Dutzende Tote bei Gefechten

UKRAINE/RUSSLAND Erstes Opfer in russischem Grenzort. Moskau spricht von gefährlicher Eskalation. Ukrainischer Präsident Petro Poroschenko sagt Reise nach Brasilien ab

KIEW afp | Der Tod eines Menschen in Russland durch ein aus der Ostukraine abgefeuertes Geschoss hat die Spannungen zwischen beiden Ländern am Sonntag verschärft. Ein Behördensprecher der russischen Region Rostow an der Grenze zur Ukraine sagte der Nachrichtenagentur Itar-Tass, ein in dem Nachbarland abgefeuertes Geschoss habe am Vormittag zwei Wohnhäuser beschädigt und einen Menschen getötet. Es ging demnach in einer grenznahen russischen Kleinstadt nieder, die an der Grenze zur Region um die ukrainische Metropole Lugansk liegt.

Das russische Außenministerium erklärte, der Vorfall zeige eine „äußerst gefährliche Eskalation der Spannungen an der russisch-ukrainischen Grenze“. Die ukrainische Regierung wies jegliche Verantwortung für den Beschuss zurück. Ukrainische Kräfte schössen nicht über die Grenze, erklärte der Sprecher des nationalen Sicherheits- und Verteidigungsrats, Andrej Lissenko.

Die ukrainische Armee versucht seit der Einnahme der östlichen Rebellenhochburg Slawjansk vor einer Woche die Großstädte Donezk und Lugansk einzukesseln und die bewaffneten Gegner der Regierung in Kiew zu vertreiben. Im Großraum Donezk wurden bei Gefechten zwischen der Armee und Separatisten nach Angaben von Rettungskräften vom Sonntag binnen 24 Stunden mindestens zwölf Menschen getötet. Nach dem Tod von 30 Soldaten hatte der ukrainische Präsident Petro Poroschenko den Rebellen am Freitag mit Vergeltung gedroht. Nach Armeeangaben wurden bereits fast hundert Separatisten getötet.

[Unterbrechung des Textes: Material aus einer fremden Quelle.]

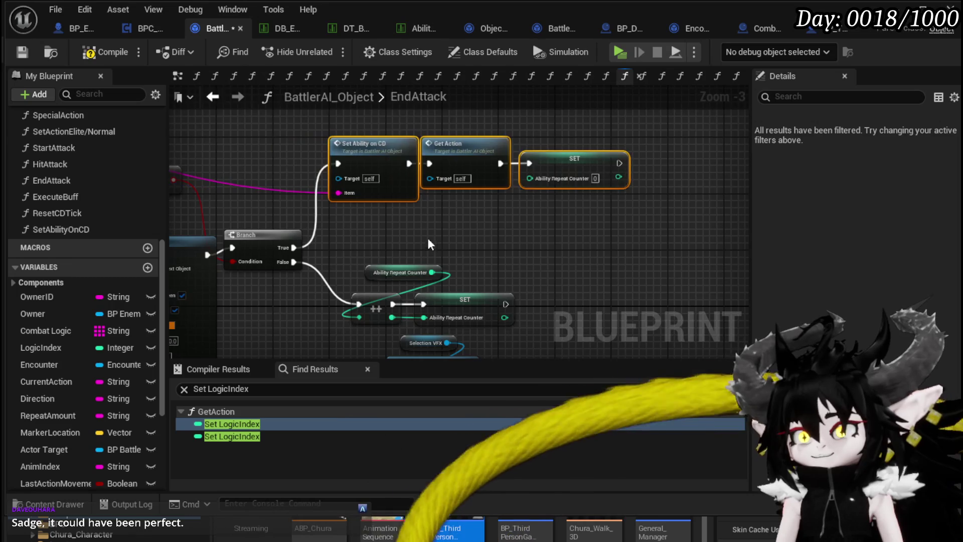
right_click(332, 192)
mouse_move(332, 191)
left_mouse_down()
mouse_move(651, 192)
mouse_move(699, 205)
mouse_move(633, 254)
mouse_move(375, 194)
mouse_move(345, 320)
left_mouse_up()
mouse_move(321, 270)
left_mouse_down()
mouse_move(472, 169)
mouse_move(294, 301)
left_mouse_up()
left_click_drag(519, 171, 573, 157)
Select the Combat Logic lookup and the Parse Into Array, GET and >= nodes
mouse_move(466, 231)
left_mouse_down()
mouse_move(483, 262)
mouse_move(416, 261)
left_mouse_up()
mouse_move(455, 206)
left_mouse_down()
mouse_move(426, 281)
mouse_move(300, 267)
left_mouse_up()
scroll(300, 267, "down", 1)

Nach Angaben der Aufständischen flohen am Wochenende Tausende Menschen aus den östlichen Krisenregionen. Weder die Angaben Kiews noch der Rebellen lassen sich überprüfen.

Hoffnungen auf eine baldige Beilegung der Krise auf diplomatischem Weg gab es am Wochenende kaum. Poroschenkos Stabschef Juri Luzenko erteilte möglichen Gesprächen mit den Führungen der von den Separatisten ausgerufenen Volksrepubliken Donezk und Lugansk eine Absage. Sie seien nur „Marionetten des Kremls“. Der einzige, der etwas zu sagen habe, sei Russlands Staatschef Wladimir Putin, sagte Luzenko. Auch die vage Aussicht, Poroschenko und Putin könnten sich am Sonntag am Rande des Finales der Fußballweltmeisterschaft in Brasilien treffen, zerschlug sich. Wegen der Lage in seinem Land sagte Poroschenko seine Teilnahme an der Partie zwischen Deutschland und Argentinien in Rio de Janeiro ab.